- **Exercise set**:
(1) Decide whether each statement agrees with the text on European wine tariffs, answering yes or no and quoting the deciding words of the text: (a) The threat tied to France's Digital Services Tax was a 100 percent tariff on French sparkling wine. (b) The earlier 25 percent tariff over Airbus applied to Italian wines. (c) The World Trade Organization found the EU subsidies to Airbus lawful.
(2) Extend the text on proposed tariffs on European wine, picking up right after its final sentence.

- **Text extract**:
::::
The news, as it trickled out last week, was by turns promising, confusing, and in the end, maddeningly inconclusive. The wine industry and collectors alike were holding their breath over anticipated word about whether the Trump administration would, in fact, impose punishing 100 percent tariffs it had dangled over all European wines (along with other goods like cheese and luxury handbags). Would the price of a bottle of Domaine de la Romanée-Conti La Tâche jump from $4,500, say, to $9,000?
To be clear, not one, but two threats were on the table from our side of the pond. The first was a response to a Digital Services Tax France had imposed on the revenues of large tech companies doing business there—Google, Facebook, Apple, Amazon. The tariff threat in this case was 100 percent on French sparkling wine plus other iconic goods.
The second wine-tariff threat was a continuation of a dispute about EU subsidies to its plane manufacturer Airbus, which the World Trade Organization last year deemed illegal and unfair to companies like Boeing. Over this issue, the US had earlier imposed a 25 percent tariff on European wines, in a selective way. Sparkling wines were exempt, Italian wines were exempt (apparently no bad Airbus behavior there), and seemingly randomly, wines over 14 percent alcohol were untouched. The new levy on the table extended that 25 to 100 percent—on all European wines (Italian included), no matter the alcohol level.
::::
- **Dataset rows**:
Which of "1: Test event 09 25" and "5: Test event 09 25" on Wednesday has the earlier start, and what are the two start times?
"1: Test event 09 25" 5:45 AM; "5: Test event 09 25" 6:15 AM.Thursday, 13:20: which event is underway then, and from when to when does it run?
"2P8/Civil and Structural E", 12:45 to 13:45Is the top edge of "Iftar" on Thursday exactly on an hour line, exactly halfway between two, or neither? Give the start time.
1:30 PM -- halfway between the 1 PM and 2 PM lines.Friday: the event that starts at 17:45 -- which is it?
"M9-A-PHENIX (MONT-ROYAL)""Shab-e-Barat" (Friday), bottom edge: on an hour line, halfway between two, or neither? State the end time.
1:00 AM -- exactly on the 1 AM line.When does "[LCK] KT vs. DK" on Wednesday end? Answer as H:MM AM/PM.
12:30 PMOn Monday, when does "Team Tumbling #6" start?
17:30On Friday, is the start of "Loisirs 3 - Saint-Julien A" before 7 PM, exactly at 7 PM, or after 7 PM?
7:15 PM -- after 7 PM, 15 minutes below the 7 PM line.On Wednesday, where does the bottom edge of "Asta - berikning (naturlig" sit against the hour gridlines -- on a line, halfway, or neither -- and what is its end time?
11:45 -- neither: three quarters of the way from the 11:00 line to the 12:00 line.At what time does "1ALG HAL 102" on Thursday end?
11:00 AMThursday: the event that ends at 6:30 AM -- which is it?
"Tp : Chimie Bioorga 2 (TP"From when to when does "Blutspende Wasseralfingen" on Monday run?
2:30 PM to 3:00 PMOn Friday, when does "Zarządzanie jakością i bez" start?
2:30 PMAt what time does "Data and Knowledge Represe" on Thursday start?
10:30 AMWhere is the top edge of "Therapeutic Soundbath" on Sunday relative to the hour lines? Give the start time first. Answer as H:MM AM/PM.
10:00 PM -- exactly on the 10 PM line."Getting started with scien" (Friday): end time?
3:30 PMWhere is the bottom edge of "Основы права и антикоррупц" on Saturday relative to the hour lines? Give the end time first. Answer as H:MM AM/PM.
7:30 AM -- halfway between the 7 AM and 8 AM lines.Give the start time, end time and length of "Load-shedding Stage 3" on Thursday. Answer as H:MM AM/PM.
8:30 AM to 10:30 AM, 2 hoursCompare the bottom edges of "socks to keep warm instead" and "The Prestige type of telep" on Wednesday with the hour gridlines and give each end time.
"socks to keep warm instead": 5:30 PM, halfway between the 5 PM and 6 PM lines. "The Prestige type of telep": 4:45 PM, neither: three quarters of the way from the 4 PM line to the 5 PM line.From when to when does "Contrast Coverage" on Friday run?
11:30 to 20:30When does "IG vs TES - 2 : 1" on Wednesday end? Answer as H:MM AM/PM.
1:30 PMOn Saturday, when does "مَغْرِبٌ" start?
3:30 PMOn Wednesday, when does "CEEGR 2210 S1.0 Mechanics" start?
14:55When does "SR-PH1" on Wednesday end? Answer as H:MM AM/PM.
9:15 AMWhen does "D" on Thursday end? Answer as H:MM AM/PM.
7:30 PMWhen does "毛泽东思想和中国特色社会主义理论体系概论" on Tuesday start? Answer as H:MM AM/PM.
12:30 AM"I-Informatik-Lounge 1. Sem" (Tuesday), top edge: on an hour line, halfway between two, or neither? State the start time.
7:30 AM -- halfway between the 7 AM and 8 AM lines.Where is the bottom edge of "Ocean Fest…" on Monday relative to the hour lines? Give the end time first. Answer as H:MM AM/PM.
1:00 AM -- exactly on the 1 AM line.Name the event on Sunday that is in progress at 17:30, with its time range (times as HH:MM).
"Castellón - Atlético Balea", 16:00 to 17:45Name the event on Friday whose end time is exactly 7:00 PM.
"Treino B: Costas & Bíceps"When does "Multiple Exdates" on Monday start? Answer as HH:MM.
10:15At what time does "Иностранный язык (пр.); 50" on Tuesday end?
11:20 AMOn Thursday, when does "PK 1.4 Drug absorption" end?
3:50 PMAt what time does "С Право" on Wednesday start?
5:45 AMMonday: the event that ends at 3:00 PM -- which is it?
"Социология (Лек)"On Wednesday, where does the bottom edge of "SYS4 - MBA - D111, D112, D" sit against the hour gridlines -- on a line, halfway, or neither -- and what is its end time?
::::
- **Outputs in order**:
(1)
(a) Yes: "The tariff threat in this case was 100 percent on French sparkling wine plus other iconic goods."
(b) No: "Italian wines were exempt"
(c) No: "which the World Trade Organization last year deemed illegal and unfair to companies like Boeing"

(2)
That gets your attention, as they say. And the turn of events last week had all the trappings of international intrigue and elite watering-hole negotiations. French President Emmanuel Macron, on Monday (January 20), tweeted (it appears that roiling things up by tweet isn’t the exclusive territory of our own President) that he and President Trump had spoken, and he was confident there would be no imminent tariff escalation. Trump confirmed the productive conversation (by tweet, of course)—“excellent,” he called it. Macron further indicated that the tariffs had been put on hold through the rest of this year, to give negotiations time. But, of course, Macron could only speak for France; the White House wasn’t commenting for the time being. So hopes were pinned on conversations between French Finance Minister Bruno Le Maire and our own Treasury Secretary Steve Mnuchin, both of whom, conveniently, were in Davos, Switzerland, attending this year’s World Economic Forum.
What got lost in the hope of a reprieve was the fact that they were only talking about the tariffs based on the digital tax dispute. Those connected to Airbus are still on the table.
If you haven’t noticed any rising prices yet from the original 25 percent tariffs on EU imports, it’s likely because, so far, the margin has largely been absorbed by entities in the supply chain who don’t want to raise wine prices in the US market—EU wine producers, and US importers, wholesalers, and distributers. Rocco Lombardo, president of Wilson Daniels, a prominent wine marketing and sales company whose portfolio includes many prestigious European wines, explains: “Working with our European wine partners, we’ve been able to mitigate the tariffs.” But, he adds, “I don’t know how sustainable that is. In 6 to 12 months, we’ll have to revisit the situation.”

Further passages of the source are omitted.